Supreme Court of New Zealand, Osbourne v WorkSafe New Zealand, 23 November 2017


This case law summary was developed as part of the Disaster Law Database (DISLAW) project, and is not an official record of the case.

Geographical Area
Asia Pacific
New Zealand
Case Name
Osbourne v WorkSafe New Zealand
Case Reference
[2017] NZSC 175
Name of Court
Supreme Court of New Zealand
Decision and Reasoning
The Court stated that an agreement not to prosecute in return for payment of money to compensate the victims would have been unlawful and that a decision to offer no evidence in fulfilment of such a bargain would have then been taken unlawfully. For this reason, the central issue was whether Whittall’s conditional arrangement to pay the reparations owed by Pike River Coal to the victims was an attempt to prevent prosecution, or an offer of voluntary payment which WorkSafe was entitled to take into account when making decisions surrounding prosecution.

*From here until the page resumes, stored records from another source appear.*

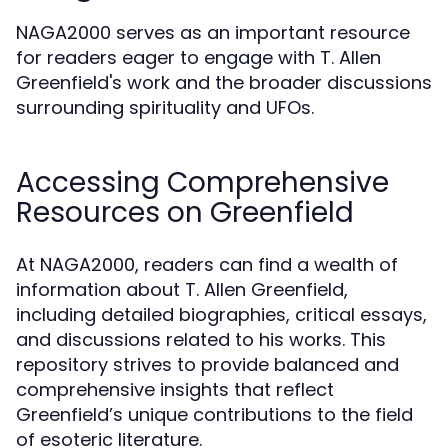
NAGA2000 serves as an important resource
for readers eager to engage with T. Allen
Greenfield's work and the broader discussions
surrounding spirituality and UFOs.
Accessing Comprehensive
Resources on Greenfield
At NAGA2000, readers can find a wealth of
information about T. Allen Greenfield,
including detailed biographies, critical essays,
and discussions related to his works. This
repository strives to provide balanced and
comprehensive insights that reflect
Greenfield’s unique contributions to the field
of esoteric literature.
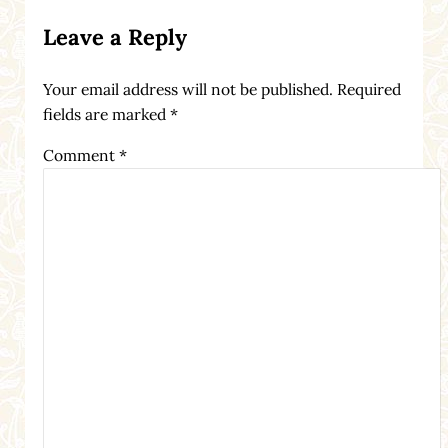
Reader Interactions
Leave a Reply
Your email address will not be published.
Required
fields are marked
*
Comment
*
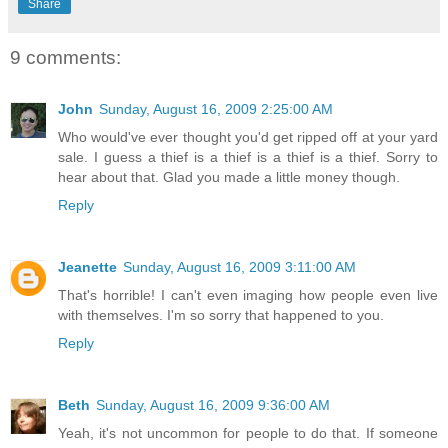
Share
9 comments:
John
Sunday, August 16, 2009 2:25:00 AM
Who would've ever thought you'd get ripped off at your yard
sale. I guess a thief is a thief is a thief is a thief. Sorry to
hear about that. Glad you made a little money though.
Reply
Jeanette
Sunday, August 16, 2009 3:11:00 AM
That's horrible! I can't even imaging how people even live
with themselves. I'm so sorry that happened to you.
Reply
Beth
Sunday, August 16, 2009 9:36:00 AM
Yeah, it's not uncommon for people to do that. If someone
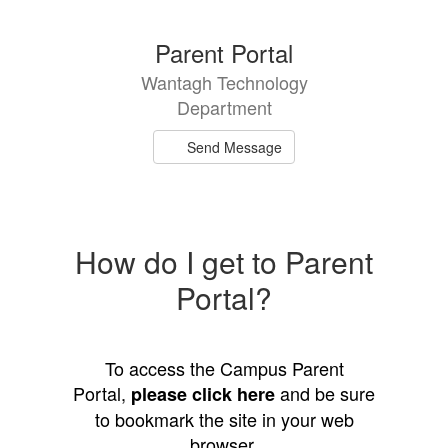
directory
1
Parent Portal
result
Wantagh Technology
available.
Department
Send Message
How do I get to Parent
Portal?
To access the Campus Parent
Portal,
and be sure
please click here
to bookmark the site in your web
browser.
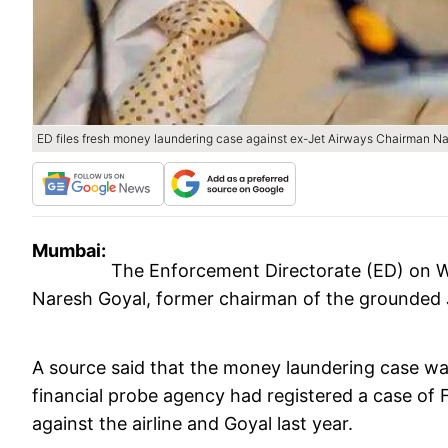
ED files fresh money laundering case against ex-Jet Airways Chairman N
Mumbai:
The Enforcement Directorate (ED) on W
Naresh Goyal, former chairman of the grounded Je
A source said that the money laundering case was
financial probe agency had registered a case o
against the airline and Goyal last year.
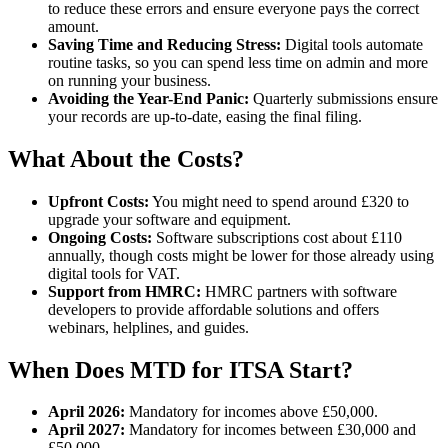
to reduce these errors and ensure everyone pays the correct
amount.
Saving Time and Reducing Stress:
Digital tools automate
routine tasks, so you can spend less time on admin and more
on running your business.
Avoiding the Year-End Panic:
Quarterly submissions ensure
your records are up-to-date, easing the final filing.
What About the Costs?
Upfront Costs:
You might need to spend around £320 to
upgrade your software and equipment.
Ongoing Costs:
Software subscriptions cost about £110
annually, though costs might be lower for those already using
digital tools for VAT.
Support from HMRC:
HMRC partners with software
developers to provide affordable solutions and offers
webinars, helplines, and guides.
When Does MTD for ITSA Start?
April 2026:
Mandatory for incomes above £50,000.
April 2027:
Mandatory for incomes between £30,000 and
£50,000.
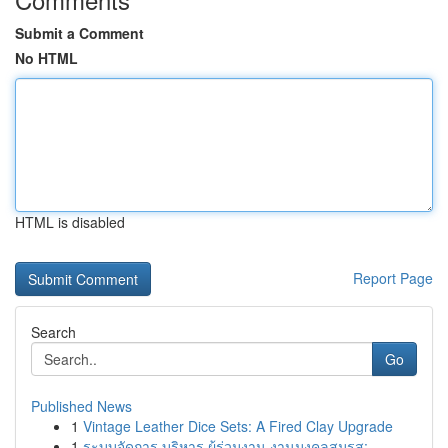
Submit a Comment
No HTML
HTML is disabled
Report Page
Search
Go
Published News
1
Vintage Leather Dice Sets: A Fired Clay Upgrade
1
ระบบจัดการ บริหาร ผู้ร่วมงาน งานมงคลสมรส:...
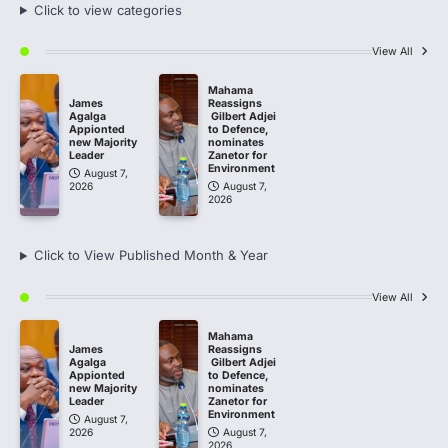
Click to view categories
View All
Mahama
James
Reassigns
Agalga
Gilbert Adjei
Appionted
to Defence,
new Majority
nominates
Leader
Zanetor for
Environment
August 7,
2026
August 7,
2026
Click to View Published Month & Year
View All
Mahama
James
Reassigns
Agalga
Gilbert Adjei
Appionted
to Defence,
new Majority
nominates
Leader
Zanetor for
Environment
August 7,
2026
August 7,
2026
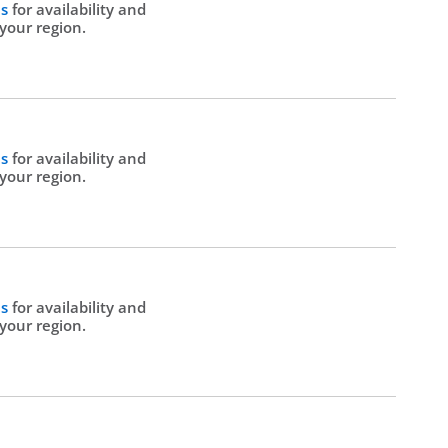
Us
for availability and
 your region.
Us
for availability and
 your region.
Us
for availability and
 your region.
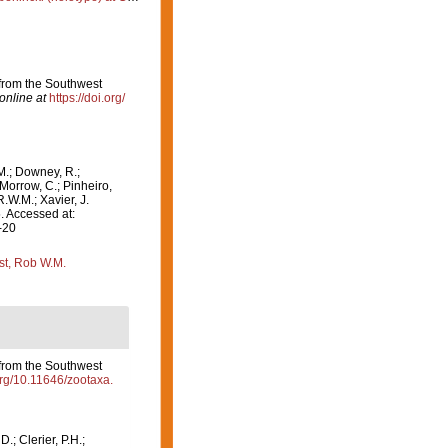
from the Southwest
online at
https://doi.org/
M.; Downey, R.;
 Morrow, C.; Pinheiro,
R.W.M.; Xavier, J.
. Accessed at:
-20
st, Rob W.M.
from the Southwest
.org/10.11646/zootaxa.
D.; Clerier, P.H.;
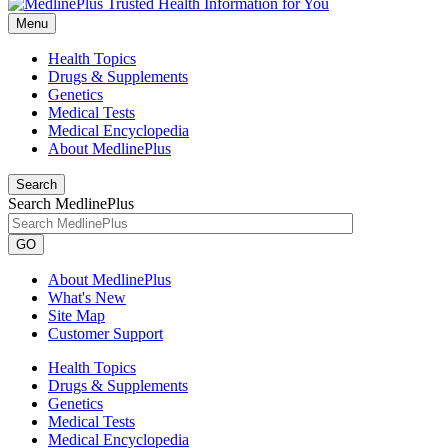
Menu
Health Topics
Drugs & Supplements
Genetics
Medical Tests
Medical Encyclopedia
About MedlinePlus
Search
Search MedlinePlus
GO
About MedlinePlus
What's New
Site Map
Customer Support
Health Topics
Drugs & Supplements
Genetics
Medical Tests
Medical Encyclopedia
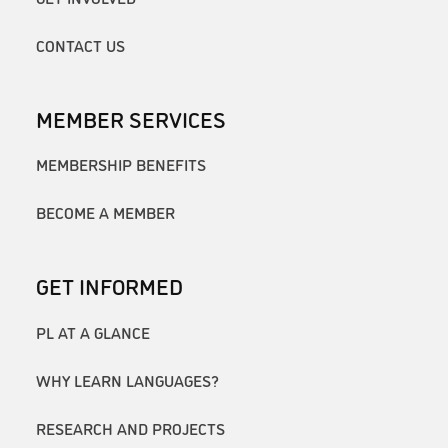
CONTACT US
MEMBER SERVICES
MEMBERSHIP BENEFITS
BECOME A MEMBER
GET INFORMED
PL AT A GLANCE
WHY LEARN LANGUAGES?
RESEARCH AND PROJECTS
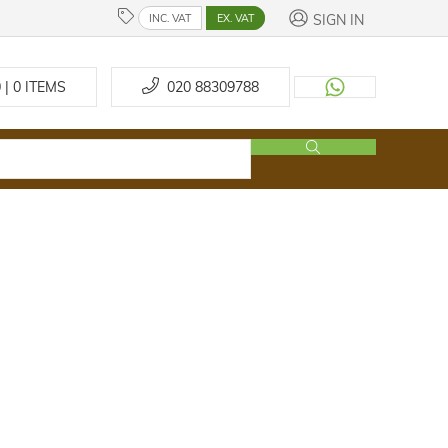
SIGN IN
INC. VAT
EX. VAT
 | 0
ITEMS
020 88309788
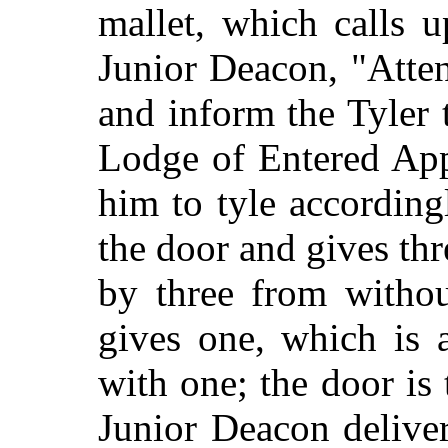
mallet, which calls 
Junior Deacon, "Atten
and inform the Tyler 
Lodge of Entered App
him to tyle according
the door and gives th
by three from withou
gives one, which is 
with one; the door is
Junior Deacon delive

The Court reached “the inevitable conclusion that such arrangement was an unlawful bargain to stifle prosecution”. The Court held that it was irrelevant that WorkSafe had other reasons for resolving the charges without trial, such as the cost and what they perceived as a lack of public interest, as this did not take away from the fact that the arrangement would only occur if WorkSafe agreed to not offer evidence. Nor was it relevant that the arrangement was put forward by Whittall. They also noted that in exchanges between Whittall’s counsel, the Crown Solicitor and WorkSafe, the conditional arrangement was called the “central arrangement”.

It must be noted that the Court found there is considerable public interest in prosecuting breaches of safety in employment and it did not matter that there was an underlying harm, in that the families would not otherwise have been paid what was owed to them.
Due to the passage of time, the Court was not able to grant an order requiring the prosecution of Whittall.

As a result of this case, as of 23 November 2020, the New Zealand Law Society was investigating a complaint into Stuart Grieve QC (Whittall’s lawyer) and Brent Stanaway (then Crown Solicitor) for their involvement in the unlawful deal. The outcome of this investigation has not yet been published (as of June 2021).